Directions
From the records below, state how many lines hold the string "format", without any other text.

Data for this task
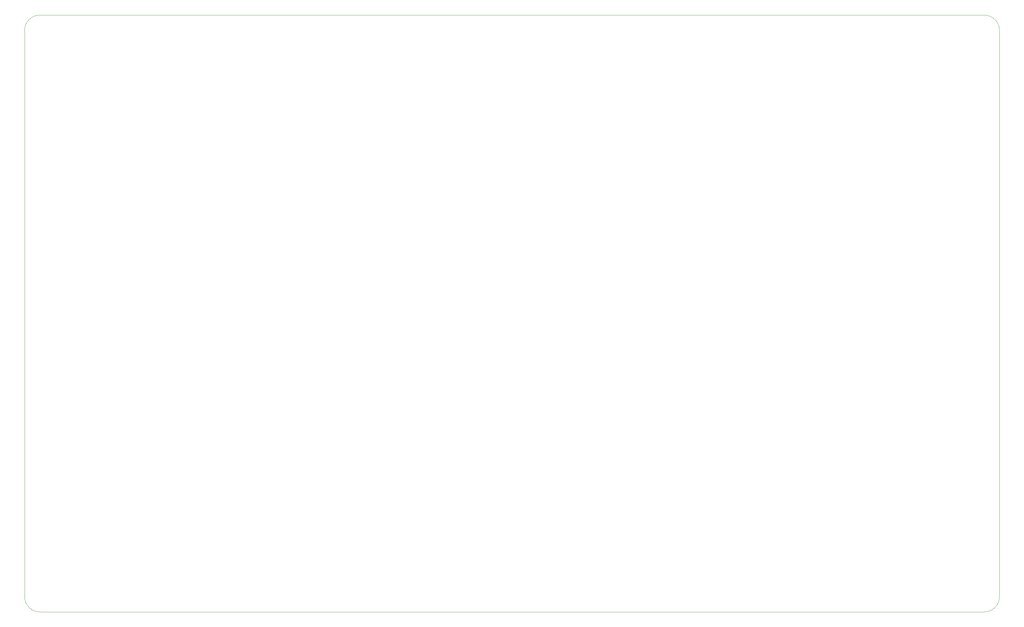
<source format=gbr>
%TF.GenerationSoftware,KiCad,Pcbnew,(6.0.6)*%
%TF.CreationDate,2023-01-13T15:08:00+05:30*%
%TF.ProjectId,MegaController,4d656761-436f-46e7-9472-6f6c6c65722e,V2.0*%
%TF.SameCoordinates,Original*%
%TF.FileFunction,Profile,NP*%
%FSLAX46Y46*%
G04 Gerber Fmt 4.6, Leading zero omitted, Abs format (unit mm)*
G04 Created by KiCad (PCBNEW (6.0.6)) date 2023-01-13 15:08:00*
%MOMM*%
%LPD*%
G01*
G04 APERTURE LIST*
%TA.AperFunction,Profile*%
%ADD10C,0.100000*%
%TD*%
G04 APERTURE END LIST*
D10*
X337499326Y-231550022D02*
G75*
G03*
X342035000Y-227000000I63174J4472722D01*
G01*
X342035000Y-61500000D02*
X342035000Y-227000000D01*
X337499326Y-231550000D02*
X61722000Y-231550000D01*
X342034993Y-61500000D02*
G75*
G03*
X337500000Y-57000000I-4466993J33400D01*
G01*
X61500000Y-57000001D02*
G75*
G03*
X57000001Y-61500000I-32000J-4467999D01*
G01*
X56999977Y-227000000D02*
G75*
G03*
X61722000Y-231550000I4489923J-65600D01*
G01*
X337500000Y-57000000D02*
X61500000Y-57000000D01*
X57000000Y-61500000D02*
X57000000Y-227000000D01*
M02*

</source>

Written response
2